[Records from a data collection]
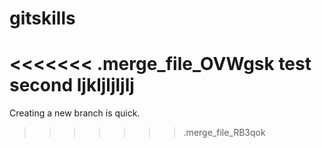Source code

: # gitskills
<<<<<<< .merge_file_OVWgsk
test second
ljkljljljlj
=======
Creating a new branch is quick.
>>>>>>> .merge_file_RB3qok
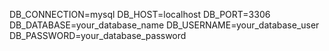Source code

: DB_CONNECTION=mysql
DB_HOST=localhost
DB_PORT=3306
DB_DATABASE=your_database_name
DB_USERNAME=your_database_user
DB_PASSWORD=your_database_password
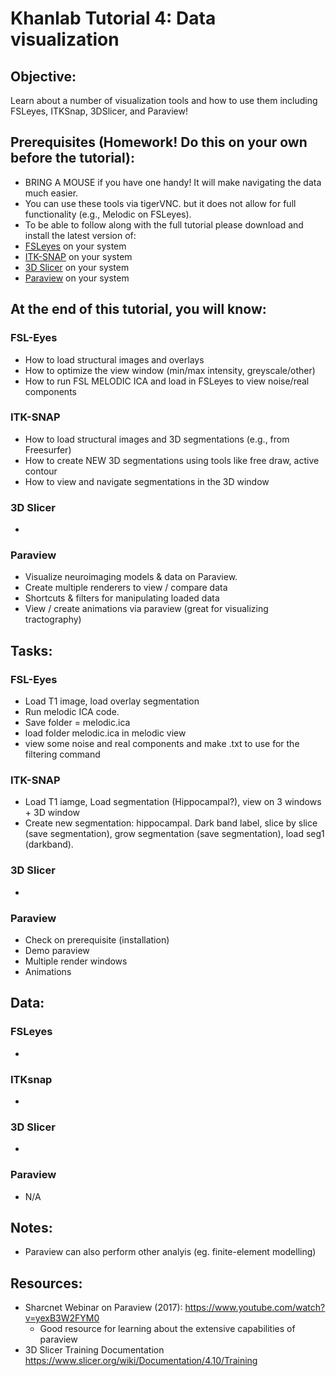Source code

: # Khanlab Tutorial 4: Data visualization

## Objective:
Learn about a number of visualization tools and how to use them including FSLeyes, ITKSnap, 3DSlicer, and Paraview!

## Prerequisites (Homework! Do this on your own before the tutorial):
* BRING A MOUSE if you have one handy! It will make navigating the data much easier.
* You can use these tools via tigerVNC. but it does not allow for full functionality (e.g., Melodic on FSLeyes). 
* To be able to follow along with the full tutorial please download and install the latest version of:
* [FSLeyes](https://users.fmrib.ox.ac.uk/~paulmc/fsleyes/userdoc/latest/install.html) on your system
* [ITK-SNAP](http://www.itksnap.org/pmwiki/pmwiki.php?n=Downloads.SNAP3) on your system
* [3D Slicer](https://download.slicer.org/) on your system
* [Paraview](https://www.paraview.org/) on your system



## At the end of this tutorial, you will know:

### FSL-Eyes
* How to load structural images and overlays
* How to optimize the view window (min/max intensity, greyscale/other)
* How to run FSL MELODIC ICA and load in FSLeyes to view noise/real components

### ITK-SNAP
* How to load structural images and 3D segmentations (e.g., from Freesurfer)
* How to create NEW 3D segmentations using tools like free draw, active contour
* How to view and navigate segmentations in the 3D window


### 3D Slicer
* 


### Paraview
* Visualize neuroimaging models & data on Paraview.
* Create multiple renderers to view / compare data
* Shortcuts & filters for manipulating loaded data
* View / create animations via paraview (great for visualizing tractography)





## Tasks:

### FSL-Eyes
* Load T1 image, load overlay segmentation
* Run melodic ICA code.
* Save folder = melodic.ica
* load folder melodic.ica in melodic view
* view some noise and real components and make .txt to use for the filtering command

### ITK-SNAP
* Load T1 iamge, Load segmentation (Hippocampal?), view on 3 windows + 3D window
* Create new segmentation: hippocampal. Dark band label, slice by slice (save segmentation), grow segmentation (save segmentation), load seg1 (darkband).


### 3D Slicer
* 

### Paraview
* Check on prerequisite (installation)
* Demo paraview
* Multiple render windows
* Animations




## Data:

### FSLeyes
*

### ITKsnap
*

### 3D Slicer
*

### Paraview
* N/A

## Notes:
* Paraview can also perform other analyis (eg. finite-element modelling)

## Resources:
* Sharcnet Webinar on Paraview (2017): https://www.youtube.com/watch?v=yexB3W2FYM0
    * Good resource for learning about the extensive capabilities of paraview
* 3D Slicer Training Documentation https://www.slicer.org/wiki/Documentation/4.10/Training
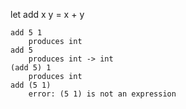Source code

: let add x y = x + y

	add 5 1
		produces int
	add 5
		produces int -> int	
	(add 5) 1
		produces int
	add (5 1)
		error: (5 1) is not an expression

Exercise prompt: Would you copy all of the data exactly? Keep the pictures out of it.

Exercise result:
Source code

: # gitskills
<<<<<<< .merge_file_OVWgsk
test second
ljkljljljlj
=======
Creating a new branch is quick.
>>>>>>> .merge_file_RB3qok
Source code

: DB_CONNECTION=mysql
DB_HOST=localhost
DB_PORT=3306
DB_DATABASE=your_database_name
DB_USERNAME=your_database_user
DB_PASSWORD=your_database_password
Source code

: # Khanlab Tutorial 4: Data visualization

## Objective:
Learn about a number of visualization tools and how to use them including FSLeyes, ITKSnap, 3DSlicer, and Paraview!

## Prerequisites (Homework! Do this on your own before the tutorial):
* BRING A MOUSE if you have one handy! It will make navigating the data much easier.
* You can use these tools via tigerVNC. but it does not allow for full functionality (e.g., Melodic on FSLeyes). 
* To be able to follow along with the full tutorial please download and install the latest version of:
* [FSLeyes](https://users.fmrib.ox.ac.uk/~paulmc/fsleyes/userdoc/latest/install.html) on your system
* [ITK-SNAP](http://www.itksnap.org/pmwiki/pmwiki.php?n=Downloads.SNAP3) on your system
* [3D Slicer](https://download.slicer.org/) on your system
* [Paraview](https://www.paraview.org/) on your system



## At the end of this tutorial, you will know:

### FSL-Eyes
* How to load structural images and overlays
* How to optimize the view window (min/max intensity, greyscale/other)
* How to run FSL MELODIC ICA and load in FSLeyes to view noise/real components

### ITK-SNAP
* How to load structural images and 3D segmentations (e.g., from Freesurfer)
* How to create NEW 3D segmentations using tools like free draw, active contour
* How to view and navigate segmentations in the 3D window


### 3D Slicer
* 


### Paraview
* Visualize neuroimaging models & data on Paraview.
* Create multiple renderers to view / compare data
* Shortcuts & filters for manipulating loaded data
* View / create animations via paraview (great for visualizing tractography)





## Tasks:

### FSL-Eyes
* Load T1 image, load overlay segmentation
* Run melodic ICA code.
* Save folder = melodic.ica
* load folder melodic.ica in melodic view
* view some noise and real components and make .txt to use for the filtering command

### ITK-SNAP
* Load T1 iamge, Load segmentation (Hippocampal?), view on 3 windows + 3D window
* Create new segmentation: hippocampal. Dark band label, slice by slice (save segmentation), grow segmentation (save segmentation), load seg1 (darkband).


### 3D Slicer
* 

### Paraview
* Check on prerequisite (installation)
* Demo paraview
* Multiple render windows
* Animations




## Data:

### FSLeyes
*

### ITKsnap
*

### 3D Slicer
*

### Paraview
* N/A

## Notes:
* Paraview can also perform other analyis (eg. finite-element modelling)

## Resources:
* Sharcnet Webinar on Paraview (2017): https://www.youtube.com/watch?v=yexB3W2FYM0
    * Good resource for learning about the extensive capabilities of paraview
* 3D Slicer Training Documentation https://www.slicer.org/wiki/Documentation/4.10/Training
Source code

: let add x y = x + y

	add 5 1
		produces int
	add 5
		produces int -> int	
	(add 5) 1
		produces int
	add (5 1)
		error: (5 1) is not an expression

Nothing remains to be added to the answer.